Витя дёрнул чуть головой, вытрясывая из черепной коробки фантазии о событиях, которые произойти бы могли после его снятой одежды.
И Анна читать стала. В такт её слов, голоса, что даже звучать стал мягче от чужого языка, Пчёлкин постарался дышать тише. И звуки Скаковой улицы — шум Ленинградского шоссе неподалеку от дома Князевой, крики девочек и мальчиков на детской площадке под окнами, сквознячок тёплый — стихли, став задним фоном, который не различить особо, и только чтение девушки слышать мог.
Всё будто в вакуум заточилось.
Витя опустил голову на макушку Ани, прикрыл глаза. Девушка под ним запнулась чуть, но дальше только чувственнее зачитала строки, какие, наверно, сама тогда с трудом могла понимать.
Под опущенными веками Пчёлкина заходили тени. Сначала размытые, но с каждой минутой чтения прекрасного — как по звучанию, по такту, так и по искренности — становящиеся чётче и чётче. Они стали контуры обретать, цвета, даже голоса, и тьма стала фоном ярким, превращаясь в тёплую пустую улицу.
Вите предстала история. Такая, до какой, вероятно, додумался какой-нибудь театральный режиссер ещё в начале уходящего века, но такая, какую сам Пчёлкин узнал только сейчас. И сюжет истории этой менялся в зависимости от тембра Ани. Выше, радостнее звучал голос — и герои счастливы, вместе время проводят, словно до них мир сжался. Чуть тянуть гласные звуки начинала — и безликие влюбленные сталкивались с первыми трудностями. Совсем гнусаво читала язык непростой — и сердце рвалось в тоске не столько у пары, сколько у самого Вити.
Хотя и понимал он, что не мог такую историю рассказывать приключенческий роман про негров, но ничего не мог поделать с собой.
Это шоу перед глазами Пчёлы напоминало галлюцинацию. Словно он напился, и теперь подсознание с ним игралось, выдумывало то, что не существовало на самом деле никогда. Словно всё происходящее — самообман.

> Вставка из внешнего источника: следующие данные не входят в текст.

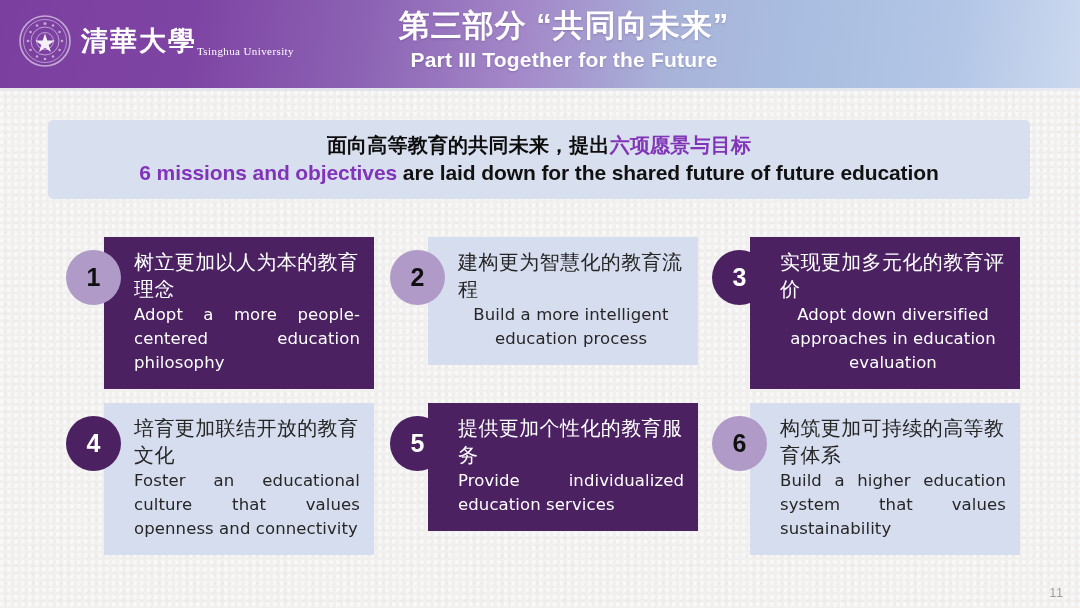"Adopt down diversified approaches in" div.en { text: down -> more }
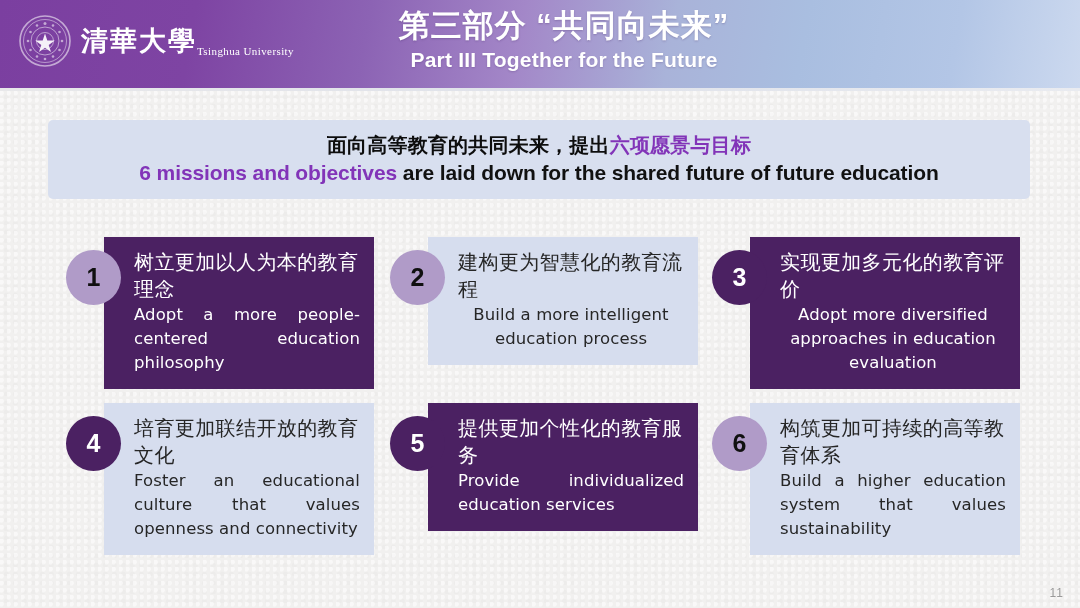"培育更加联结开放的教育文化" div.cn { html: <div>培育更加联结开放的教育文化</div> -> none }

Витя приоткрыл глаза; мысль собственная напугала, вынудила оглянуться — действительно, вдруг, всё придумал себе, а сам, на деле, сидел в машине всё это время, не рискуя по лестнице к Князевой подняться?
Но Анна лежала у него на груди. И выглядела ещё так естественно рядом с Пчёлкиным, словно ей судьбой предназначено было на французском ему книжки читать на выходных, иногда чуть поглаживая диафрагму, запуская тем самым по мышцам тепло — не разрушающий жар, а приятно греющий огонь.
Как же спокойно!..
Пчёла снова прикрыл глаза. История продолжала разворачиваться под аккомпанемент голоса Анны, что для него стал пианино.
1991. Глава 11
Над Москвой медленно заходило солнце. Князева дочитывала «Похитителей», проглатывая одну страницу за другой; такого запала, жадности до сюжета она не испытывала давно, с самого прилёта в столицу. Волнения, до этого душившие Аню при попытке хоть строку прочесть, будто заглушились собственным голосом. Она на французском говорила, почти не смачивая горло нелюбимым кофе, а в голове быстрее формировались на родном языке мысли, складывающиеся в фразеологизмы, которых не знал ещё ни один писатель — даже сам Буссенар.
Иногда она, натыкаясь на отрывки, выученные назубок, поднимала незаметно взгляд на Витю. Проверяла, не уснул ли случайно Пчёла от монотонных, в какой-то степени гнусавых реплик, и, замечая, как чуть дёргались его веки, как ровно поднималось тело под её рукой, продолжала читать. Разумеется, он не понимал всей драмы о пещере с драгоценными камнями, обвалом снесённой в реку, но слушал так внимательно, словно думал найти в произношении Анны ошибки.
Князева переворачивала страницы с улыбкой глупой, какую только через секунды осознавала.
Когда небо окончательно покраснело, подобно бутону расцветшей гвоздики, девушка повторно дочитала роман — уже в четвертый раз. Она перевела дыхание, возможно, слишком резко, — в сравнении с мягким тоном, которым читала Буссенара, — и вдруг закашлялась.
Только закрыв книгу, Князева осознала, как сухо стало в горле. Будто долгие часы исключительно через рот дышала, копящейся слюны не сглатывая. Даже чуть больно было.
Витя от спинки дивана оттолкнулся, крепко Анну перехватывая, к себе на колени утянул и обнял так, словно в Князевой в тот миг весь мир — да что там мир, весь он, Витя Пчёлкин, в сути своей — был собран.
Руки обхватили так, словно Аня хрустальной статуэткой была, способной в пух и прах рассыпаться от излишне крепкой хватки.